Eventually it became clear that she was keeping her kittens under the house in a fourteen-inch-high crawl space. They began to follow her out. They were wary, skittish little things, wild and distrustful. I knew that they would have a better chance of finding homes if they were easier around people. So I decided to try to tame them.

I set out pans of food and broth big enough for the kittens to stand in if they wanted to - which they often did. Like the mother's food, the kittens' food was under the steps. In the mother's case, I wanted to make sure it wouldn't be stepped on. The kittens, however, just wouldn't come out. They fled my presence.

So I took a book out to the steps, set out the pans, and sat on the steps reading and blowing on my fingers to keep them warm. I waited for the mother's welcoming "rayoowl" and grateful purrs and the scrabbles and growls of the kittens. At first they ran if I even moved my foot. Then I started sitting at the foot of the steps, where I could see them and they me. They hated eye contact and growled at me if I leaned near.

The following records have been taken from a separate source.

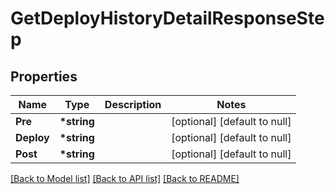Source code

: # GetDeployHistoryDetailResponseStep

## Properties

| Name       | Type         | Description | Notes                        |
| ---------- | ------------ | ----------- | ---------------------------- |
| **Pre**    | **\*string** |             | [optional] [default to null] |
| **Deploy** | **\*string** |             | [optional] [default to null] |
| **Post**   | **\*string** |             | [optional] [default to null] |

[[Back to Model list]](../README.md#documentation-for-models) [[Back to API list]](../README.md#documentation-for-api-endpoints) [[Back to README]](../README.md)
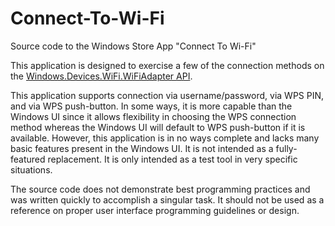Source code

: # Connect-To-Wi-Fi
Source code to the Windows Store App "Connect To Wi-Fi"

This application is designed to exercise a few of the connection methods on the [Windows.Devices.WiFi.WiFiAdapter API](https://docs.microsoft.com/en-us/uwp/api/windows.devices.wifi.wifiadapter).

This application supports connection via username/password, via WPS PIN, and via WPS push-button. In some ways, it is more capable than the Windows UI since it allows flexibility in choosing the WPS connection method whereas the Windows UI will default to WPS push-button if it is available. However, this application is in no ways complete and lacks many basic features present in the Windows UI. It is not intended as a fully-featured replacement. It is only intended as a test tool in very specific situations.

The source code does not demonstrate best programming practices and was written quickly to accomplish a singular task. It should not be used as a reference on proper user interface programming guidelines or design.
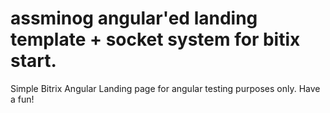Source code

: # assminog angular'ed landing template + socket system for bitix start.
Simple Bitrix Angular Landing page for angular testing purposes only.
Have a fun!
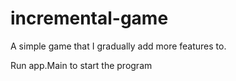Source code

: # incremental-game
A simple game that I gradually add more features to.

Run app.Main to start the program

So I started shaking the kibble box, which they learned was a signal for food coming. I didn't put the pans down before they came. The kittens ran at first when I reached in to put their food down, leaving the mother to placidly eat her ration off the ground. Eventually they just drew back for a bit. I knew I was making a breakthrough when they started mewing at me - "Give me food!"

They still wouldn't let me touch them. I started hanging my hand down near the food dishes until it went numb; they learned to ignore it. I smeared my fingers with broth; they learned to lick them. Then I waited until they were all head down and guzzling and began touching their backs. They jerked and growled; I moved away. They learned to tolerate it as a sort of nuisance that went along with dinner. Then I had the second breakthrough: I gently stroked a kitten's back and he arched his back and pushed against my hand. He didn't know what it was at first, and the startled, accusing look on his little face - "You're not Mom!" - was comical.

Eventually they all learned that being petted and skritched behind the ears was nice. Some began to explore me, snagging my jeans cuffs and untying my shoes. They watched their mother and copied her, soliciting cheekbone rubs and walking in slow, happy circles with tails raised when I paid attention to them. Some even let me pick them up - briefly, but I managed to sex them all. I now knew them as individuals and began to give them names. I made plans for selling them - at the time, the shelter was death row for animals, and I already knew that if I advertised a price for the kittens, I would get more responses and they would be more valuable to the people who took them home. I was starting to work out how to keep a litter of semi-feral kittens and a mother cat temporarily in a house that already had a cat, thank you, as well as a big dog that loved to lick cats' heads whether the cats liked it or not.

Then the whole family disappeared. I walked through the trailer park shaking the kibble box and calling their names. No sign. We moved away a few months later.

But I think that at least one of them had a happy ending. The littlest, bumbliest, timidest, most plaintive kitten, Spook, was the one I worried about most. I knew his markings by heart: grey, with a round white splotch on one hip, a white bib and milky chin, white paws, and ice-blue eyes. A year later, I was passing by the trailer park when I saw a big, pudgy gray cat with a round white splotch on one hip, a white bib and milky chin, white paws, and ice-blue eyes. He was escorting a little girl to the school bus shelter.